The following are excerpts from my journal entry on Aug 15th.

coming present to you means coming present to me.
I guess that's hard because it hurts in here.
I want to blog but I avoid it. So hard to put into words all that's going on in here.

I'm feeling hurt, pain, rejection, disappointment, grief.
Back to this place where anxiety is of no use - the truth is as horrible as imaginable (or nearly so). It is, not will be. I feel adrift, keep trying to find my moorings, keep trying to get concrete.

small niggling worries - that they might gang up and attack me. Right now, I just want them to leave me alone. Stay away from me!

There was always the cushion to fall back upon, "Maybe I wasn't clear. Maybe they didn't understand what I wanted." This time I was clear.

I wish that I didn't care.
I wish that it meant little to me.

On one hand I want to put to death this enmeshment, this ill dependency, to grow up and be an adult. On the other hand I don't want no relationship. I want good relationship.

They want neither of the above. They want the old ways that no longer fit or work for me. Without their cooperation a move toward good relationship is not possible.

However, I do not need their cooperation to grow up, to claim for myself new life, new ays, to move into health. I have God's help and his people's help. I have a new parent and new siblings and...

...I never wanted to replace you.
...and I am sad to say that if this was not so obvious I would be tempted to settle, to take you back as those who might give me value and love and fill my soul.
Sick.
At least part of this pain is the pain of addiction withdrawal -- I want to give up getting my value from you without actually doing so. It's like I'm going to keep shopping at the Gap but try to stop getting my value from my image -- 'yeah, good luck with that Gloria'.

They are actually helping me, by making this separation a clearly needful thing, by rejecting me, by not loving me or the things I am moving toward. This is all gift. Severe mercy. even grace - that I should get life at the cost of their death.

so I release them hoping someday we might 'meet up' on this path, or to follow their own path toward life.
I allow you to get this 'wrong'.
I release you to experiment, take risks, make mistakes, fail me, fail God, fail yourselves, fail each other.
# # # # #
— YOUR TASK —
Could you return the journal excerpt above word for word, from start to finish?

— DATA PROVIDED —
# # # # #
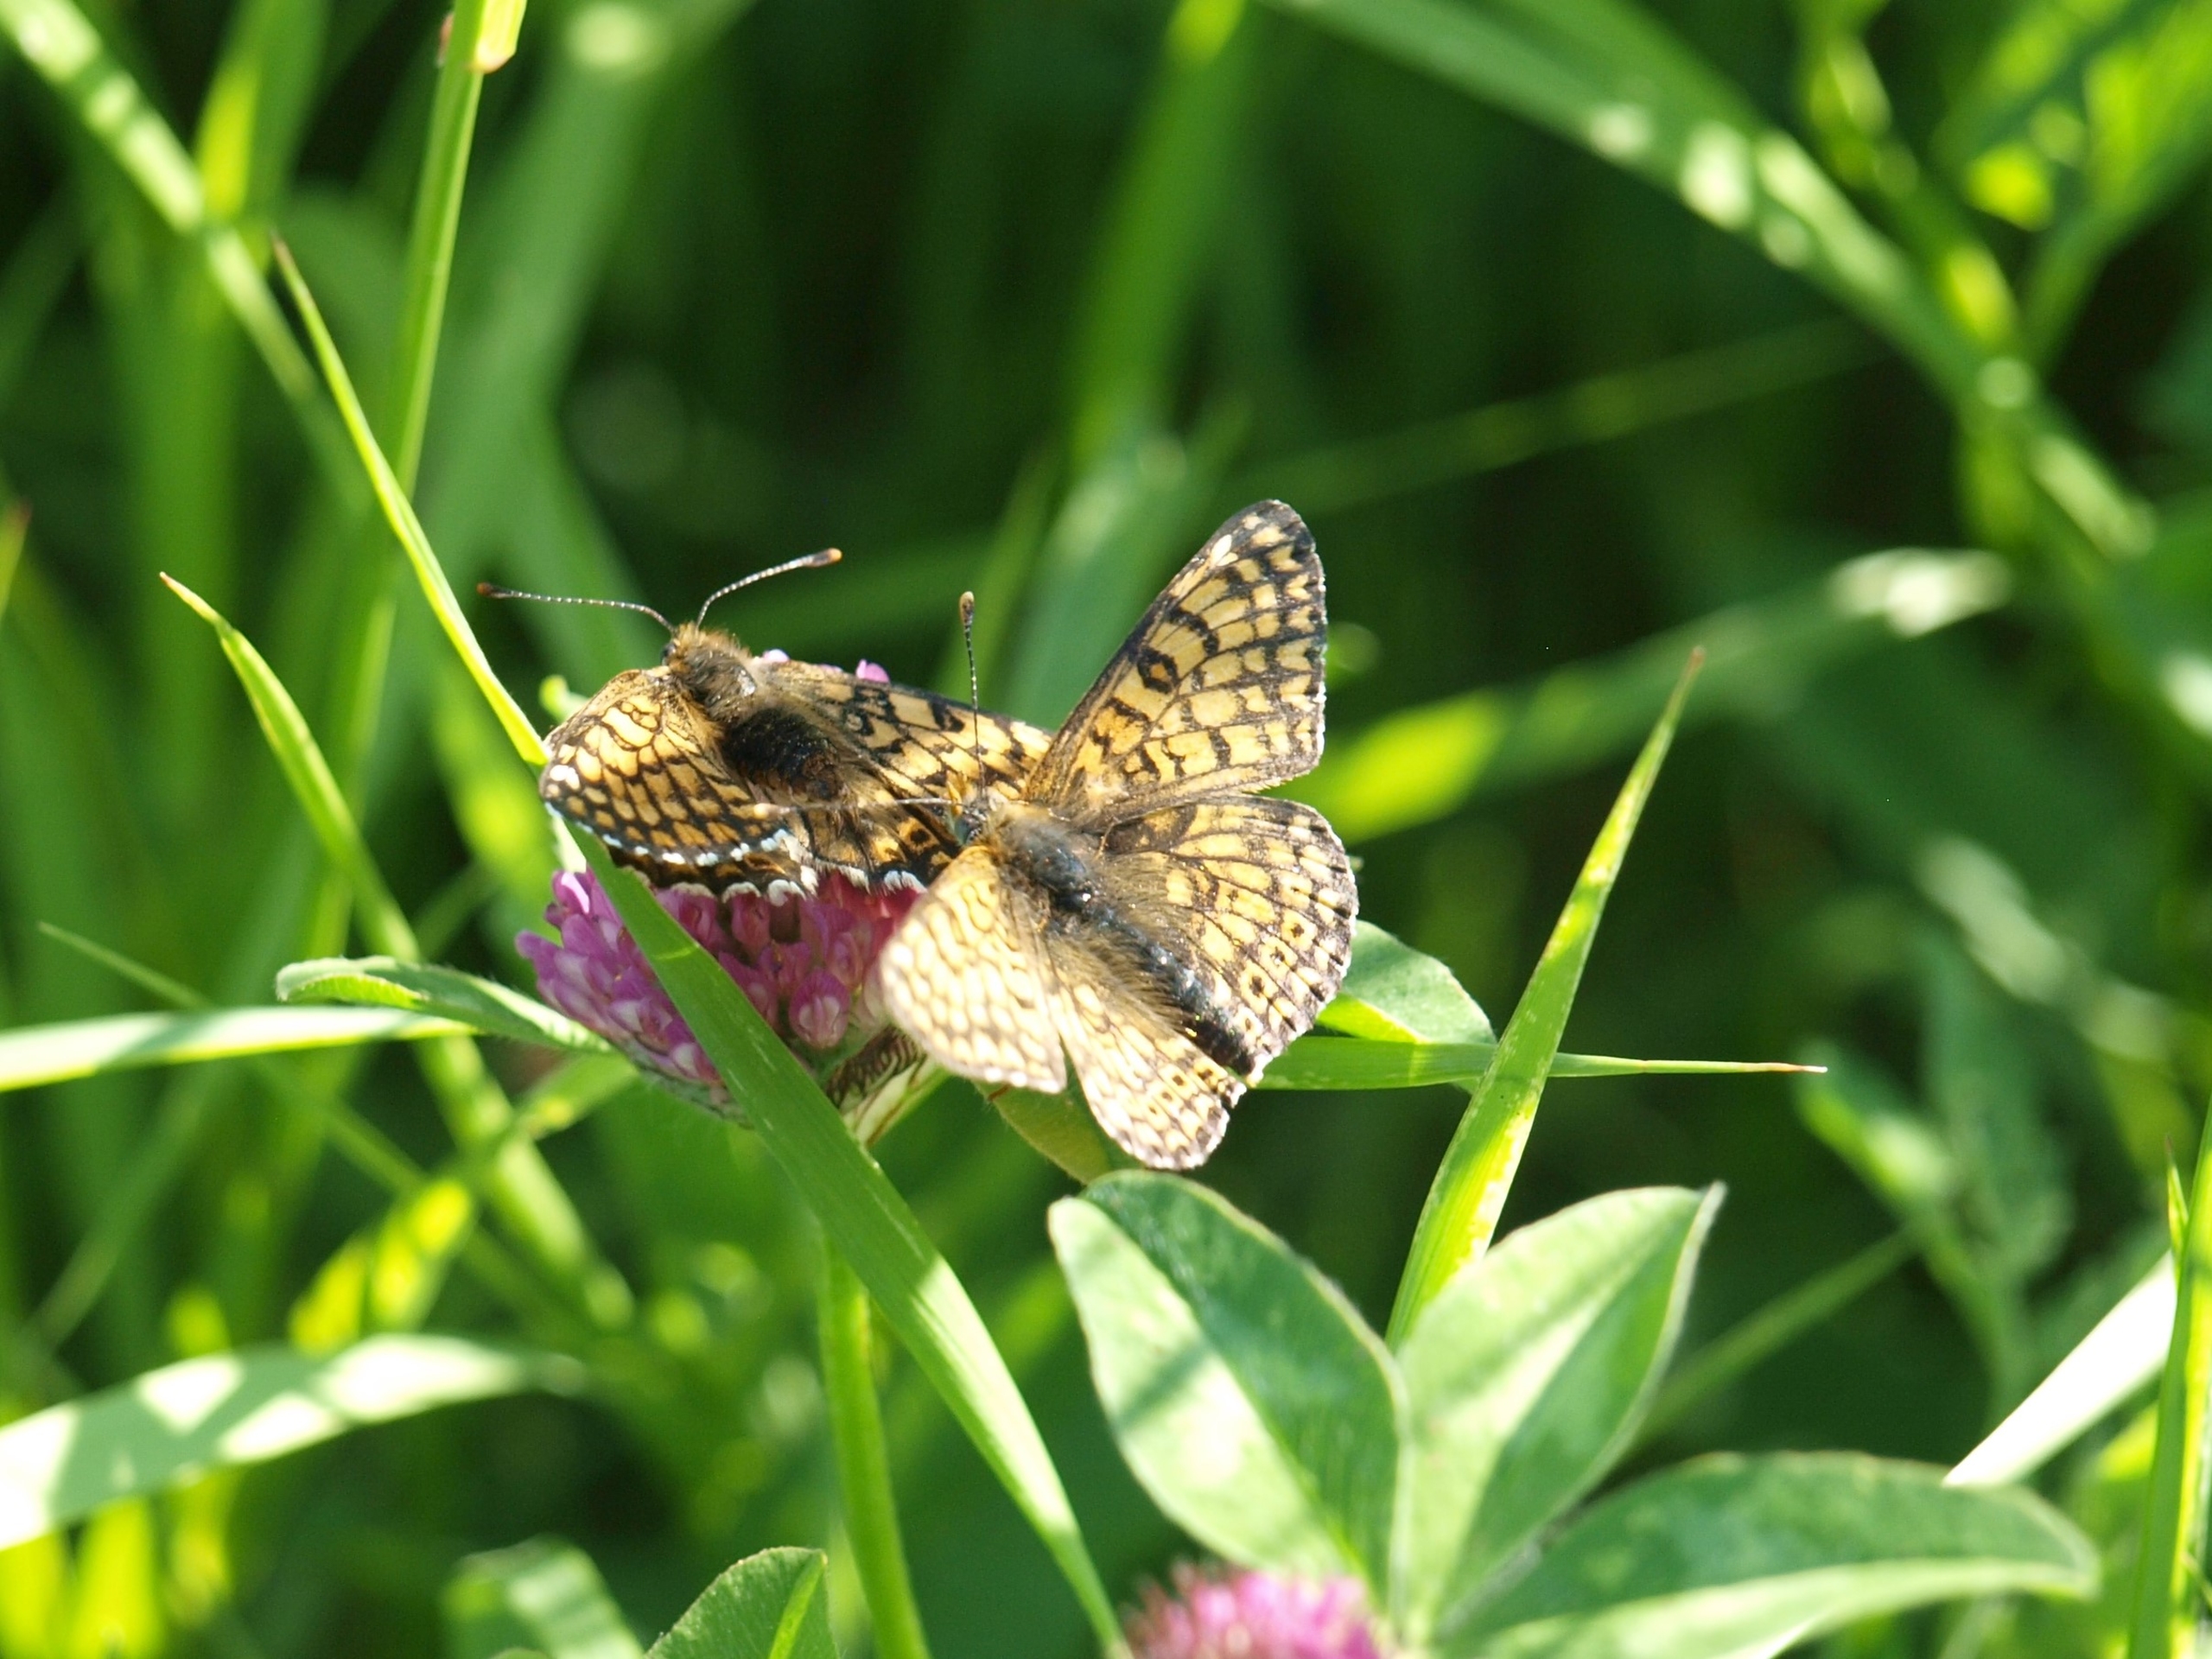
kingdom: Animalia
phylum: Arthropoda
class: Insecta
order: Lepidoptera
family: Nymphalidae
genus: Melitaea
# # # # #
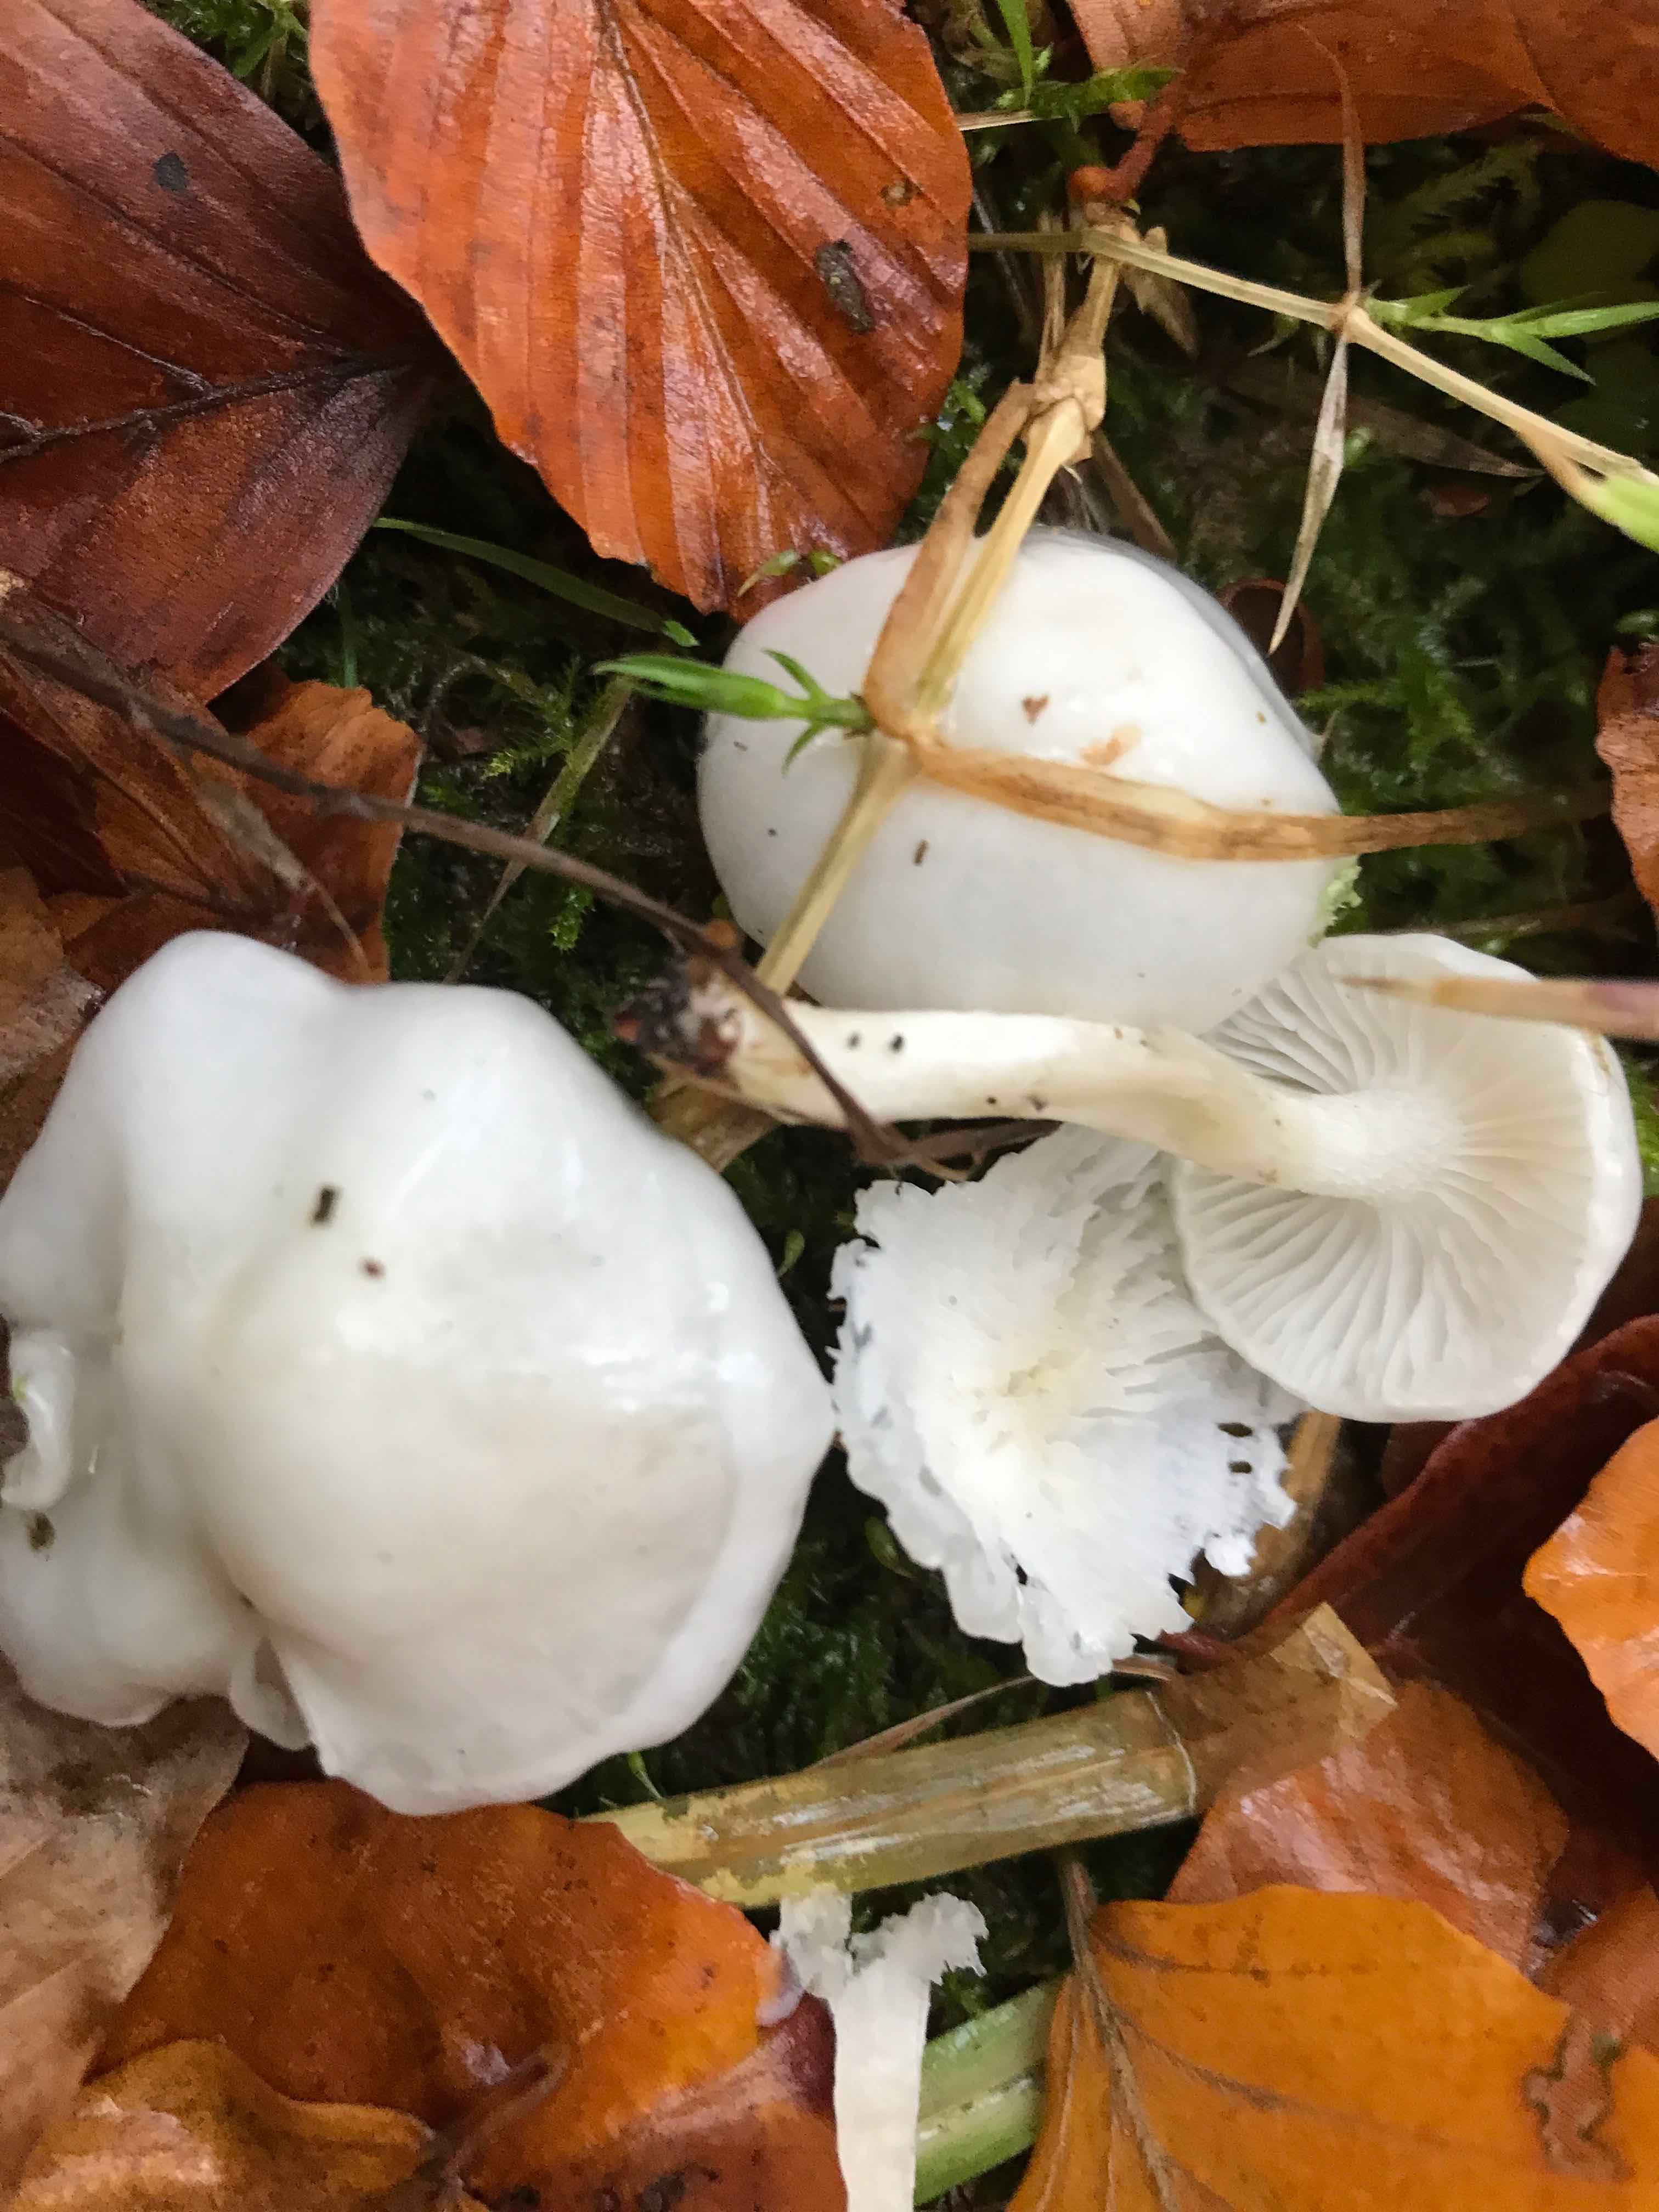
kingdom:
# # # # #
— EXERCISE RESULT —
The following are excerpts from my journal entry on Aug 15th.

coming present to you means coming present to me.
I guess that's hard because it hurts in here.
I want to blog but I avoid it. So hard to put into words all that's going on in here.

I'm feeling hurt, pain, rejection, disappointment, grief.
Back to this place where anxiety is of no use - the truth is as horrible as imaginable (or nearly so). It is, not will be. I feel adrift, keep trying to find my moorings, keep trying to get concrete.

small niggling worries - that they might gang up and attack me. Right now, I just want them to leave me alone. Stay away from me!

There was always the cushion to fall back upon, "Maybe I wasn't clear. Maybe they didn't understand what I wanted." This time I was clear.

I wish that I didn't care.
I wish that it meant little to me.

On one hand I want to put to death this enmeshment, this ill dependency, to grow up and be an adult. On the other hand I don't want no relationship. I want good relationship.

They want neither of the above. They want the old ways that no longer fit or work for me. Without their cooperation a move toward good relationship is not possible.

However, I do not need their cooperation to grow up, to claim for myself new life, new ays, to move into health. I have God's help and his people's help. I have a new parent and new siblings and...

...I never wanted to replace you.
...and I am sad to say that if this was not so obvious I would be tempted to settle, to take you back as those who might give me value and love and fill my soul.
Sick.
At least part of this pain is the pain of addiction withdrawal -- I want to give up getting my value from you without actually doing so. It's like I'm going to keep shopping at the Gap but try to stop getting my value from my image -- 'yeah, good luck with that Gloria'.

They are actually helping me, by making this separation a clearly needful thing, by rejecting me, by not loving me or the things I am moving toward. This is all gift. Severe mercy. even grace - that I should get life at the cost of their death.

so I release them hoping someday we might 'meet up' on this path, or to follow their own path toward life.
I allow you to get this 'wrong'.
I release you to experiment, take risks, make mistakes, fail me, fail God, fail yourselves, fail each other.